If not, here’s a simple tool to remember. Every time you feel compelled to worry, pray instead. It will take some practice, but start off by trying it for just one hour. Then try it for an afternoon. Then a day. Then a week, and so on. Sure, you’ll mess up. But the more and more you can live a life of prayer instead of a life of worry, the closer you’ll come to God’s presence.

Come to think of it, I think I’ll go pray right now.

Week 13: Heavenly Treasure

Matthew 6:19-24

We’re fascinated by treasure.

People traveled across land and sea in search of gold. Deep mines are delved far into the earth in the hopes of finding even the smallest diamond. Even as kids, we draw treasure maps and wonder at stories of pirates and buried treasure.

Why?

An easy answer is the value of treasure. The sheer worth of the object – whether it’s gold, jewels or money – is enough to fascinate us. But I think it’s something even more primal and innate that drives our treasure sensations.

Beauty.

In our passage today, Jesus implores those listening to lay up for themselves treasures in heaven. To not be preoccupied with earthly treasures. He explains his reasoning in verse 21:

“For where your treasure is, there your heart will be also.”

We think earthly treasures are beautiful. And they are…to a point. It’s hard to deny the beauty of gold or diamonds or rubies. But they don’t fulfill us. They are only temporary. In Jesus words, these treasures are “where moth and rust destroy and where thieves break in and steal.”

The thing is, most of us don’t come in contact with gold or jewels on a daily basis. For most of us, our treasure of choice is money. Jesus knew this. He addresses it in verse 24:

“No one can serve two masters, for either he will hate the one and love the other, or he will be devoted to the one and despise the other. You cannot serve God and money.”

Look, money isn’t bad. It is not the root of all evil. The correct quote comes from 1 Timothy 6:10 – “For the love of money is the root of all kinds of evil.”

That verse is saying the exact same thing as Jesus in our passage. Don’t let money become your master. Don’t love it like you love God. Don’t love it like you love your family. Don’t love it like you love your friends. In its rightful place, money is a great thing. In the wrong place, it becomes scary.

So choose your treasures wisely. Choose things like time, presence, and intention. Choose love, joy, and hope.

Above all, choose God. If you treasure Him, the fascination will never end.
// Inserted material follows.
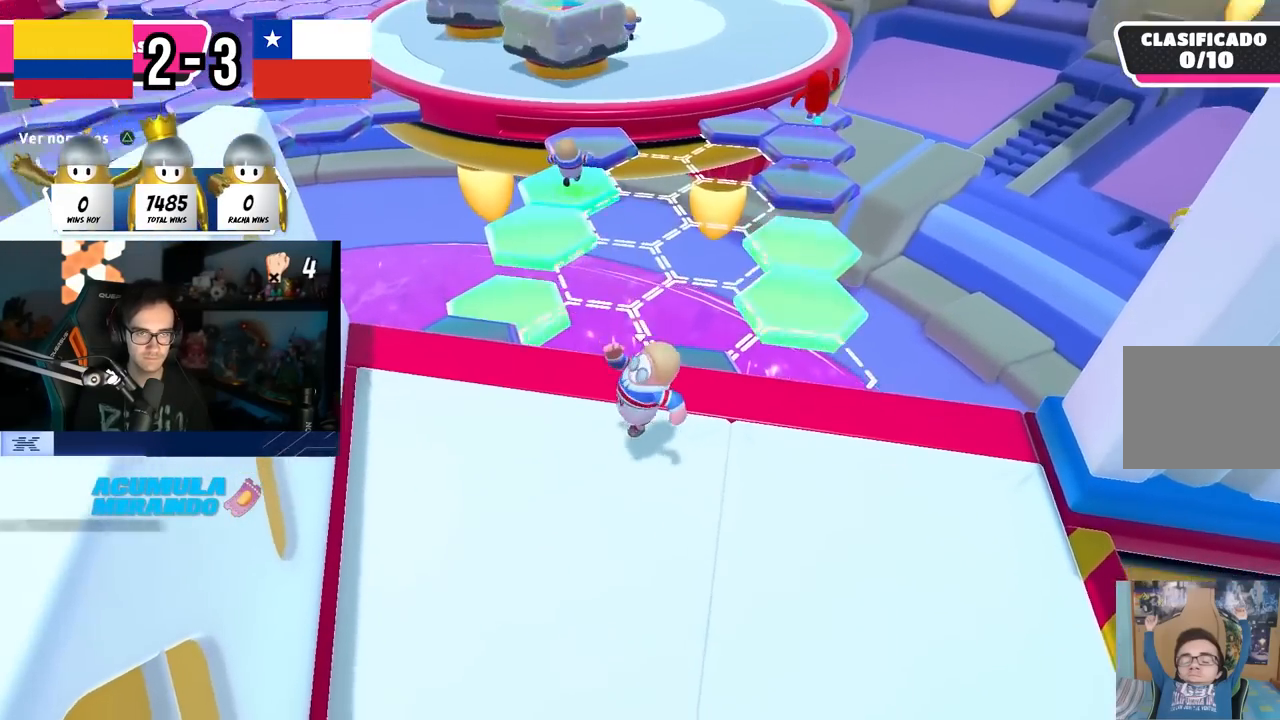
{"buttons": ["TRIANGLE"], "left_stick": "down", "right_stick": "center", "events": [[17, "right_stick", "center"], [67, "left_stick", "left"], [117, "CROSS", "down"], [217, "left_stick", "up"], [250, "CROSS", "up"], [350, "left_stick", "right"], [383, "TRIANGLE", "down"], [467, "left_stick", "down"]]}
He’s the treasure that doesn’t go away.

The Heavenly Treasure.

Week 12: Fasting

Matthew 6:16-18

This week we are revisiting an idea that we looked at a couple of months ago.  From February to March we were challenged to participate in Lent both by subtracting something from our lives and adding something meaningful to fill that space.  This part of the sermon, Jesus teaches his disciples to fast, but to do so without being known.  He shares this so that his disciples will fast for the right reason, which is ultimately to grow closer to God.

The last few weeks we have been studying practices that Jesus warns against the temptation to be noticed.  Pride can easily get in the way of Christ, and this is why Jesus tells his disciples to practice these things in private.  It is valuable to be set apart from the world.  When people see a Christian out in public they should be able to clearly tell a difference in how that person acts.  We should achieve this by living as Christ lived.  The more we study the life of Christ and deepen our relationship with him, the more naturally we will begin to stand out.  This will occur not because of pride or a feeling that we are better than others, but will come about because of the Holy Spirit, humility, and loving others with genuine compassion.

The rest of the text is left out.